Emma could think of many reasons, but couldn't be bothered to share them. She'd let the results speak for her. It didn't take long, after sending word to Astrid, to be presented with both a chain and a decently made dragon scale, nor to verify that the chain was, in fact, fashioned exclusively from links which had seen use in real chain armour. That was an interesting tidbit, it seemed the metallurgy in this region was a good deal better than in Scurlga. Interesting, but not hugely relevant. Not compared to what Emma could have done with either.
She made this Talisman to set up her armour as the old one had, at first. Thick plates of blue hardlight like before, made to soften and give around the edges so that her flexibility wouldn't be reduced too much. Less so than before, because the lower layers were made of yellow hardlight. Springier, softer, and prone to deformation. The main function of this wasn't mobility though, it was acting as a decelerant. Emma had spent far too much time unconscious lately for her taste, and she was starting to get paranoid about actual cognitive decline. If this saved her a few broken ribs down the line, it'd be worth it.

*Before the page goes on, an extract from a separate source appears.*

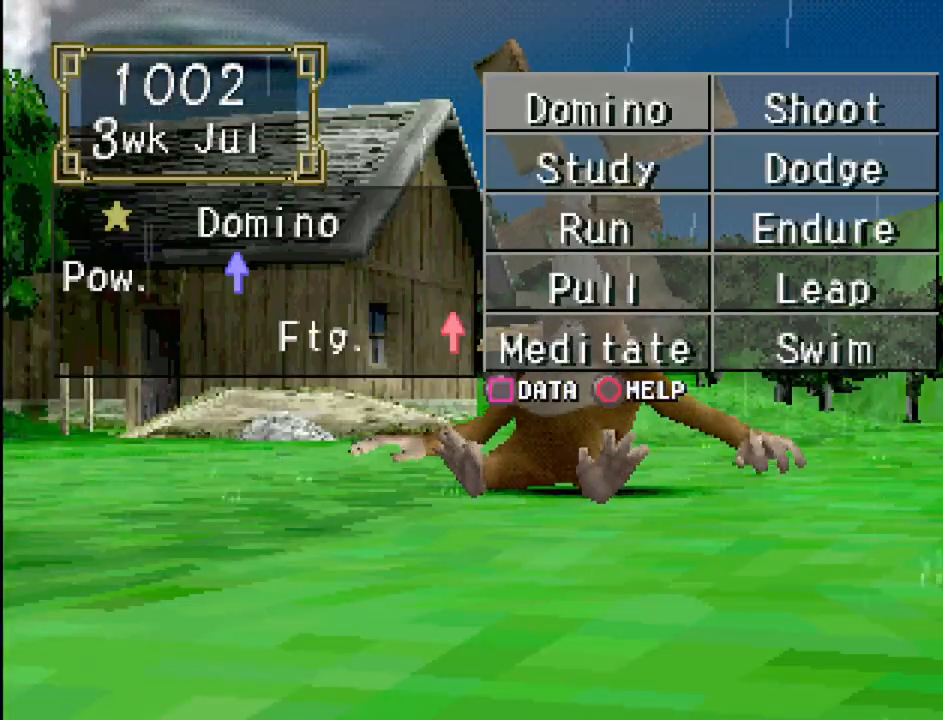
{"buttons": ["DPAD_RIGHT"], "events": [[450, "DPAD_RIGHT", "down"]]}
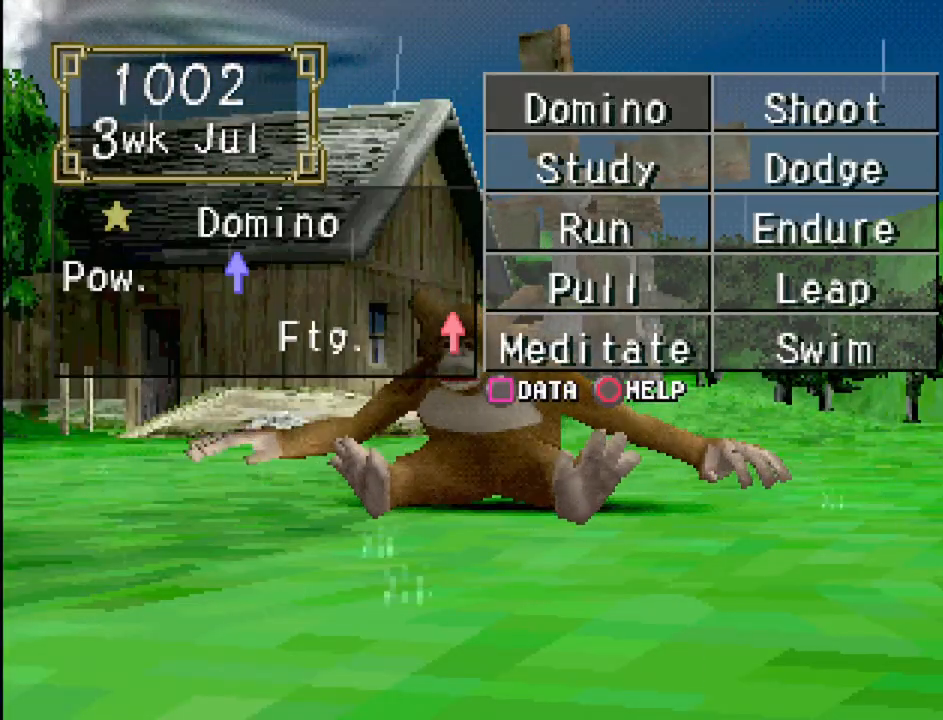
{"buttons": [], "events": [[17, "DPAD_RIGHT", "up"], [317, "DPAD_DOWN", "down"], [417, "DPAD_DOWN", "up"]]}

But Emma wasn't done there. One of her higher level Matter powers let her temporarily enhance the mechanical strengths of a material upon contact, and she'd already verified that it both worked on hardlight and, like all of her powers, could ignore the need for physical contact while targeting specifically hardlight made by Emma.
It was tiring to do, on one hand. But it would quite literally multiply the resistance of her armour on the other. Emma didn't think too hard before applying the effect, though she had plenty of time to reconsider as she did. It took fucking hours.
"The more complicated you make this stuff, the longer you'll need to spend on it." Larry reminded her.
"Fuck off." Emma snapped, and kept working. She was ready to sleep again before finishing, but pushed the urge off. Then kept pushing it off. Hours passed before, at last, she was forced to succumb. It was a nervous rest after that, not knowing if her progress would still be waiting for her when she woke. Fortunately she was, and another half-day saw her new Talisman perfected.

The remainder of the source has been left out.